1. The increased cost associated with changes in the requirement which are themselves simply the result of the facts that (a) we do not live in a static world, and (b) even the most dedicated servicemen and women do not have calibrated crystal balls. These costs are identified, challenged and justified in a pretty rigorous manner as a matter of course.

2. The detail that the original cost has been taken by the press (and cynical people with axes to grind) to be "firm fixed prices" when they are usually either ROM prices or the raw cost before Risk. As a project progresses some of the risks occur and so the *spend* rises above the baseline *cost*, but only in so far as the original risk cost was not included in the press report. This is all understood by the people who matter - the contractors, the MOD (uniformed and civilian) and the Treasury, but is frequently wilfully misrepresented to the public by people with axes to grind.

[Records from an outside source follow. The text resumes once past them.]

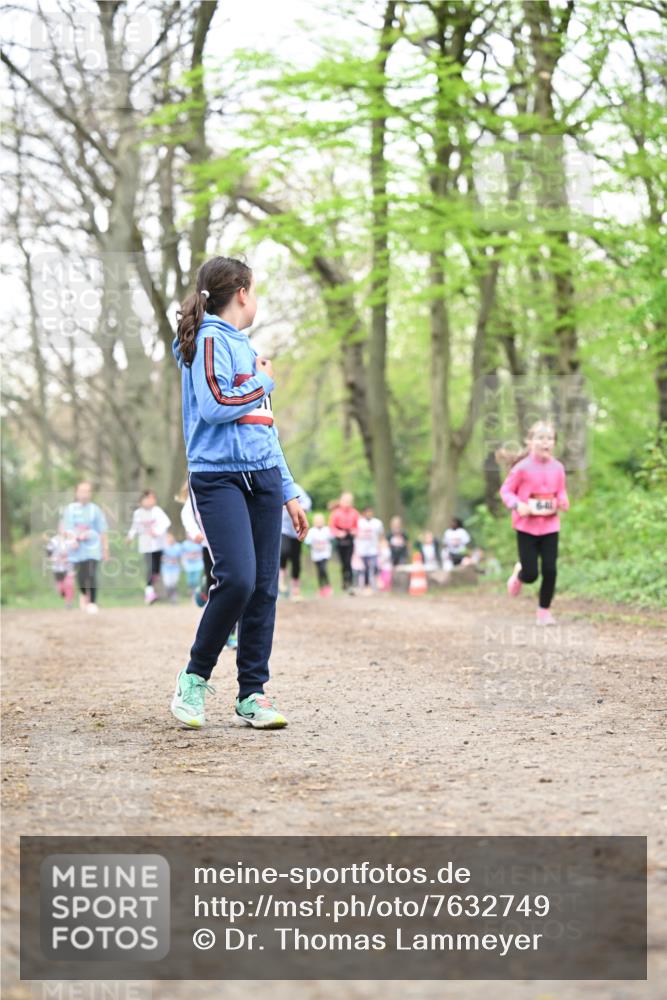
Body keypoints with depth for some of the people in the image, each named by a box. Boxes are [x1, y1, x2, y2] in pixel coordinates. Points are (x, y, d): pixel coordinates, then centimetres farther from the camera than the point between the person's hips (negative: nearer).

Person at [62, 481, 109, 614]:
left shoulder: (94, 509, 1)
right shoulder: (70, 509, 4)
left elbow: (103, 530, 4)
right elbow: (67, 528, -1)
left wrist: (105, 548, 4)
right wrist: (73, 539, -20)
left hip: (92, 547, -1)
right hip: (78, 548, 1)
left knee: (91, 574, -13)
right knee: (81, 574, 5)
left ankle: (93, 602, -8)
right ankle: (83, 594, 36)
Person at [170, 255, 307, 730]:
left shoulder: (247, 348, 23)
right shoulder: (211, 339, -3)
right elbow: (215, 406, -18)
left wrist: (289, 493, 23)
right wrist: (263, 383, -2)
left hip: (263, 477, 8)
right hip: (218, 475, -8)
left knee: (264, 587, 1)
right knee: (237, 578, -19)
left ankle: (253, 694, 6)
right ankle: (195, 676, -1)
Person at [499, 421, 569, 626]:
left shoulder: (557, 468, 0)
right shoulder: (523, 467, -11)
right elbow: (506, 490, -4)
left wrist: (564, 502, -10)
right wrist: (517, 505, -21)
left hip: (550, 526, 3)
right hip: (526, 526, -3)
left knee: (550, 570, -3)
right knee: (531, 574, -3)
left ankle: (544, 611, 13)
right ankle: (518, 574, 35)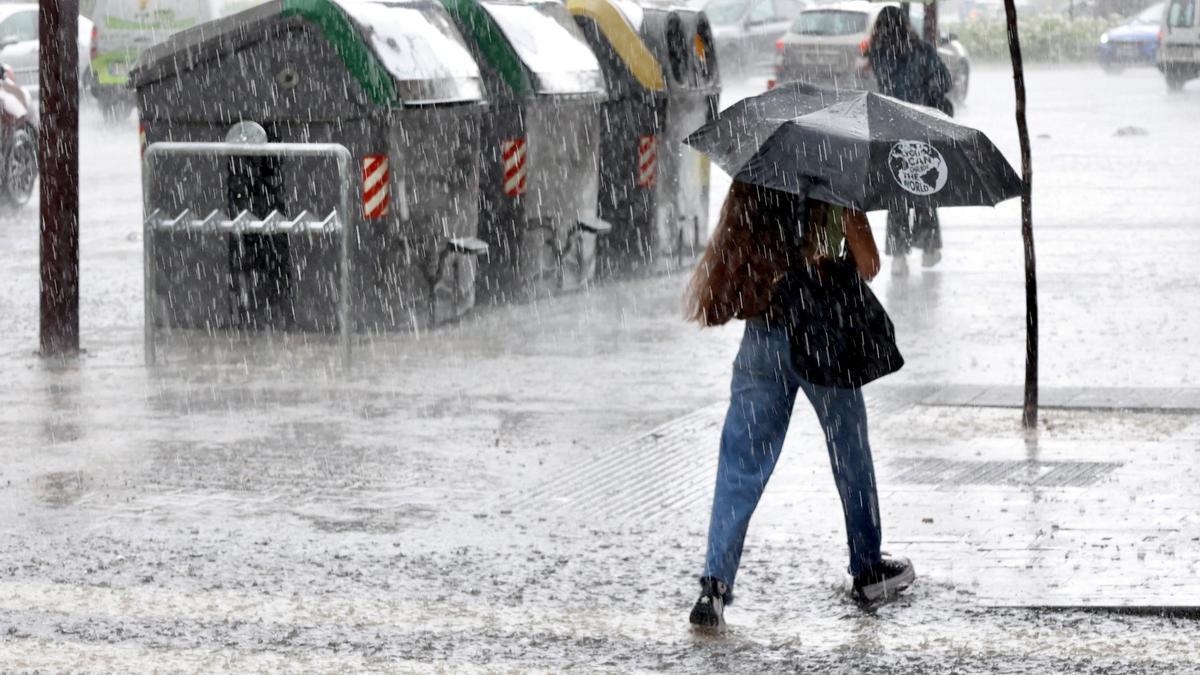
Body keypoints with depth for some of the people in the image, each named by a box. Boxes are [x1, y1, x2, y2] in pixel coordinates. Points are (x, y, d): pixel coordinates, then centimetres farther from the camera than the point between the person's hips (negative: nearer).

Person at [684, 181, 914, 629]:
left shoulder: (748, 189, 3)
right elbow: (868, 265, -6)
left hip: (760, 337, 3)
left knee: (740, 465, 3)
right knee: (850, 456, 17)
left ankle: (716, 582, -10)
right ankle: (867, 568, 31)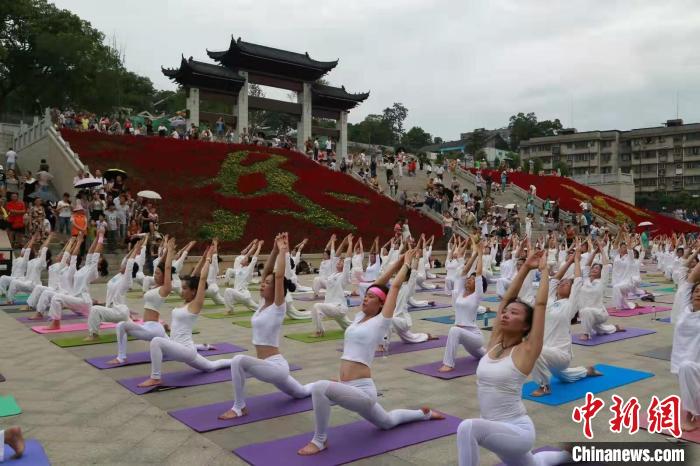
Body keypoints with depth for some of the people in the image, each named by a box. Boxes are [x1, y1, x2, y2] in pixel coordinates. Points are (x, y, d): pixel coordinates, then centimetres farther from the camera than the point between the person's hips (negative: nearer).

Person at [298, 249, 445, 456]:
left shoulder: (380, 321, -7)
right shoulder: (360, 317, 12)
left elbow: (395, 287, -5)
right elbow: (378, 285, 15)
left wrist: (406, 264, 7)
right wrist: (397, 263, 21)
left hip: (362, 390, -9)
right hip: (350, 390, 9)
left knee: (320, 387, -31)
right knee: (387, 422, 28)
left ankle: (320, 441, -13)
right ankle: (424, 414, 48)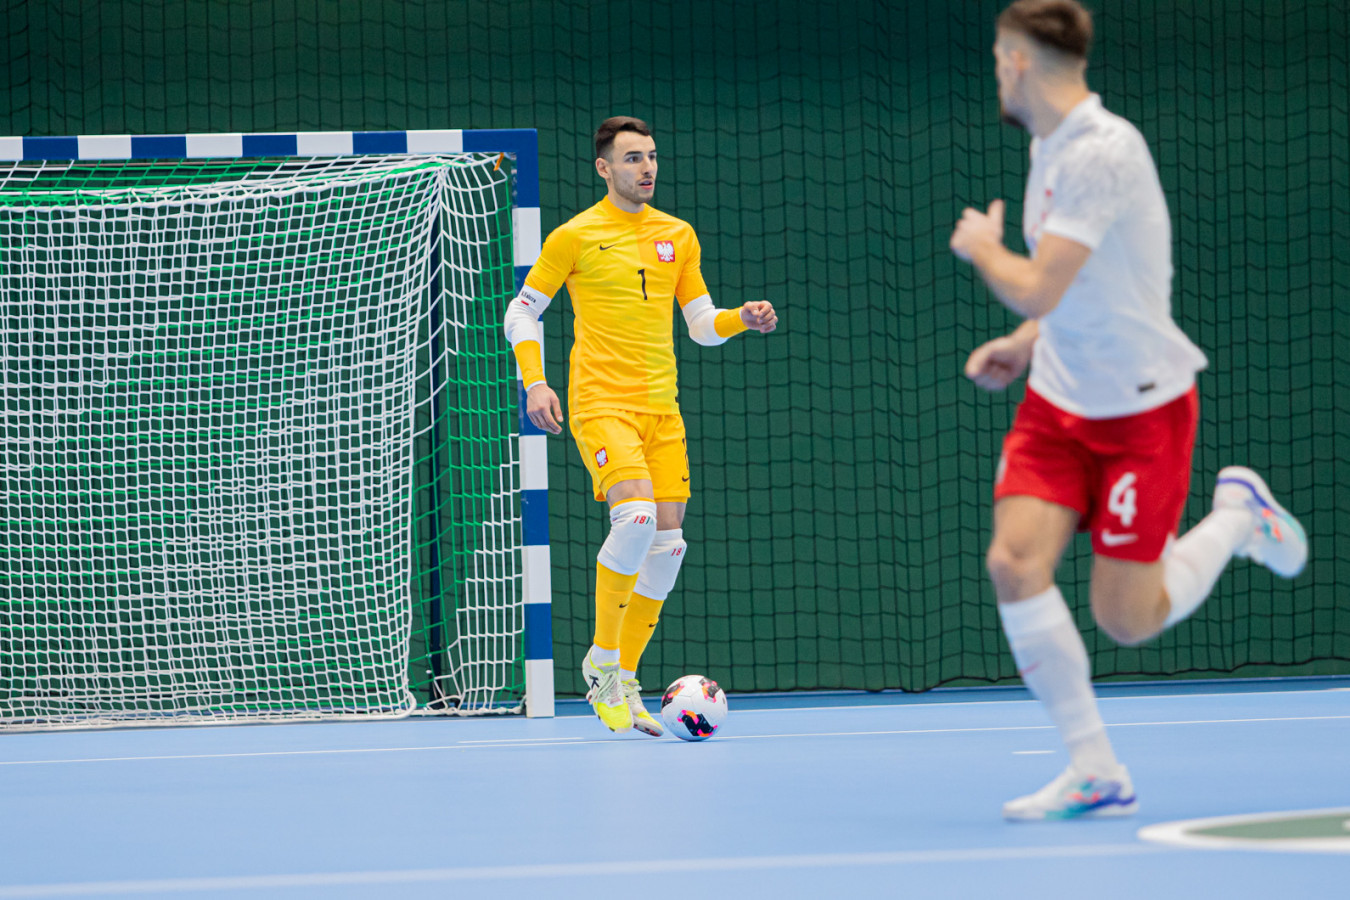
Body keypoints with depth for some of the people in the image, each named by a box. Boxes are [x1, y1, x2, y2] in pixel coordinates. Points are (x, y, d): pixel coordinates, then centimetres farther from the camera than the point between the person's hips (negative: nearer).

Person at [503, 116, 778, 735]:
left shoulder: (677, 236, 13)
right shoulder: (574, 237, -1)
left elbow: (702, 325, 16)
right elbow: (522, 312, 5)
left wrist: (744, 318, -5)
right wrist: (534, 383, -7)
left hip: (661, 406, 5)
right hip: (601, 403, -5)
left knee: (667, 539, 0)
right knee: (636, 514, -25)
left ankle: (624, 683, 11)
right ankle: (602, 659, -10)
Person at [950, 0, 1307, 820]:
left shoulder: (1101, 153, -23)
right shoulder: (1050, 146, 8)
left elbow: (1035, 291, -27)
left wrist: (981, 247, -7)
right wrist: (1025, 344, 8)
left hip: (1142, 407, -8)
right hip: (1059, 401, 8)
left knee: (1128, 620, -3)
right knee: (1016, 563, -12)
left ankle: (1238, 514, 24)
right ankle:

3. The consequence of naive contracting - there have been cases where to reduce the "headline price" the MOD has elected to take ownership of all risks and only contract for the minimum baseline cost. This approach is actually allowed by the guidelines, but only where the contract has an initial "Risk Reduction" Phase before the full funding is committed. There have been times where this approach was taken but the MOD refused to have a Risk Reduction phase - MRA4 was a classical example. In this case the "cost overrun" would actually be more accurately described as "the true cost of what they were trying to achieve becoming apparent after contract award". If the contract has not been sold the risk content then the costs of those risks occuring vest firmly with the MOD - that's kinda the way it works.

4. Someone somewhere screws up. It happens, but in my experience it's comparatively rare. Even in these cases it's usually someone trying to do something for what they perceive to be the best of reasons, but not appreciating the magniotude of the task or its ramifications. The glass-cockpit Chinook and one service-engineered weapon system upgrade on the Jag would be examples of this. BAES screwed up to some extent on the MRA4 and Astute programmes, which is why they took those £800m losses on those projects.

But I would contend, based on experience from the inside, that in >>95% of the times where Something Goes Wrong in the UK it is the result of people trying to do the right thing but failing rather than neglect, incompetence, fraud or shady dealing. And even in those cases it is very often the case that the "Error" is only "obvious" with 20/20 hindsight - a detail which is invariably glossed over by the hecklers who criticise the work of others but have never actually delivered anything themselves.